Ketua Umum Federasi Serikat Pekerja Rokok Tembakau Makanan Minuman Serikat Pekerja Seluruh Indonesia (FSP RTMM-SPSI), Sudarto AS, menyatakan bahwa kebijakan kenaikan cukai tahunan selama ini justru menjadi bumerang bagi industri.
“Kenaikan cukai tahunan, yang tidak efektif dalam mengendalikan konsumsi serta berdampak pada target penerimaan negara, adalah bukti kebijakan yang merugikan semua pihak. Rokok legal sudah mahal dan tertekan, rokok ilegal terus tumbuh,” ungkapnya dilansir dari keterangan resmi, Rabu (25/6).

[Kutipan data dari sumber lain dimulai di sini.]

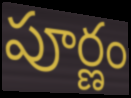
పూర్ణం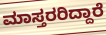
ಮಾಸ್ತರರಿದ್ದಾರೆ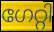
ഗേറ്റി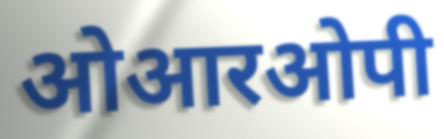
ओआरओपीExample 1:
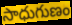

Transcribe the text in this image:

సాధుగుణం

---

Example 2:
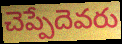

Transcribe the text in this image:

చెప్పేదెవరు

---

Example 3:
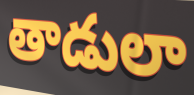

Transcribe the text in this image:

తాడులా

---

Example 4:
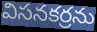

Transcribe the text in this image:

విసనకర్రను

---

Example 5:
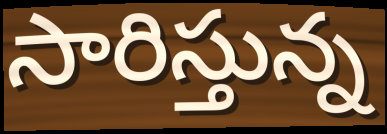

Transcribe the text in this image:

సారిస్తున్న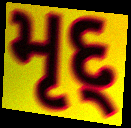
મૃદ્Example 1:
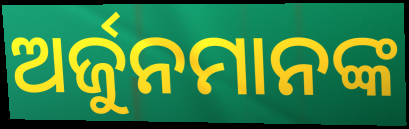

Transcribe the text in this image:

ଅର୍ଜୁନମାନଙ୍କ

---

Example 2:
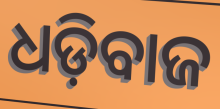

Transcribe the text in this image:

ଧଡ଼ିବାଜ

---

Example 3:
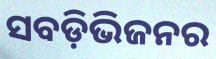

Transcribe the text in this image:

ସବଡ଼ିଭିଜନର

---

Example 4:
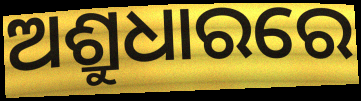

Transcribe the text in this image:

ଅଶ୍ରୁଧାରରେ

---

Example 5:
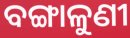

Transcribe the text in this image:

ବଙ୍ଗାଳୁଣୀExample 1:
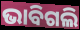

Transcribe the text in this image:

ଭାବିଗଲି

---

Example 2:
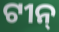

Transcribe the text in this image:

ଟୀନ୍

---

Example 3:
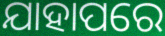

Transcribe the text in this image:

ଯାହାପରେ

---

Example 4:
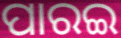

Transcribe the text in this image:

ପାରଇ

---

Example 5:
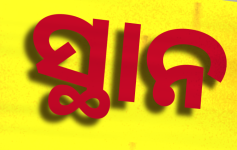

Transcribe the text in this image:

ସ୍ଥାନ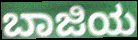
ಬಾಜಿಯ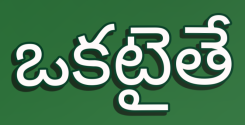
ఒకటైతే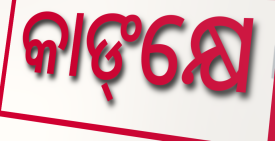
କାଙ୍‌କ୍ଷେ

Sudarto mendukung penuh usulan moratorium CHT selama tiga tahun, namun dengan catatan bahwa penundaan tersebut tidak diikuti dengan lonjakan tarif yang drastis setelahnya. “Sudah seharusnya cukai rokok tidak naik, namun jangan seperti tahun-tahun yang lalu, tidak naik tapi berikutnya kenaikannya berlipat ganda atau dirapel,” kata dia.
Ia menilai bahwa dalam kondisi ekonomi yang masih penuh tekanan, penundaan kenaikan cukai justru dapat menjaga daya beli masyarakat dan menyelamatkan lapangan kerja. “Industri ini padat karya, menyerap tenaga kerja dalam jumlah yang besar. Banyak dan/atau besarnya daya beli pekerja berperan dalam menjaga perekonomian nasional. Hal ini juga merupakan bentuk tanggung jawab pemerintah dalam menjamin hak atas pekerjaan dan penghidupan yang layak seperti diatur dalam UUD 1945,” tegasnya.

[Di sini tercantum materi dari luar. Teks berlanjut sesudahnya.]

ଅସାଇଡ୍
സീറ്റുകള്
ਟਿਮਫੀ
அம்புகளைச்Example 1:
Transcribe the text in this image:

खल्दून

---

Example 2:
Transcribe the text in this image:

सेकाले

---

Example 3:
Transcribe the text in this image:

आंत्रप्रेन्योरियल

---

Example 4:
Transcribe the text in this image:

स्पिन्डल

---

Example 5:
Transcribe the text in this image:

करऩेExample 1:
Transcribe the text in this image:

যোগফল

Sebagai solusi jangka panjang, Sudarto juga mendorong pemerintah untuk melakukan deregulasi dan revitalisasi industri guna meringankan beban sektor padat karya. “Perlu tindakan nyata; keringanan bahkan penghapusan berbagai beban yang terlalu berat yang mengancam kelangsungan industri sebagai sawah ladang sumber mata pencaharian pekerja,” kata Sudarto.

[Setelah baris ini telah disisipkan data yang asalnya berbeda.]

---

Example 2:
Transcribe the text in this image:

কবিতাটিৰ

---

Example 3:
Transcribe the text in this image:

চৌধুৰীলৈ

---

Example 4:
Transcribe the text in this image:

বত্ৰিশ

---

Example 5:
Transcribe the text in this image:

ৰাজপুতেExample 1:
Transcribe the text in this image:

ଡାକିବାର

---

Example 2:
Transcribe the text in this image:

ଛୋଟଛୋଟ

Senada dengan itu, Ketua FSP RTMM-SPSI Daerah Istimewa Yogyakarta, Waljid Budi Lestariyanto, menyoroti tekanan berlapis yang dihadapi industri hasil tembakau. Selain kebijakan fiskal, ia menekankan pentingnya memperhatikan daya beli masyarakat yang terus menurun.
“Karena mengingat daya beli masyarakat juga turun, jadi kami justru ingin meminta kepada Presiden untuk menunda kenaikan cukai paling tidak tiga tahun ke depan. Karena kita melihat kondisi ekonomi juga tidak baik-baik saja,” jelas Waljid.
Ia juga menyoroti efek samping dari kebijakan yang terlalu membatasi, yakni meningkatnya peredaran rokok ilegal. “Pemerintah seharusnya tidak hanya fokus pada pengaturan, pembatasan, dan kenaikan tarif Cukai Hasil Tembakau (CHT), tetapi juga menunjukkan keseriusan dalam menegakkan hukum terhadap peredaran rokok ilegal,” tegasnya. (H-2)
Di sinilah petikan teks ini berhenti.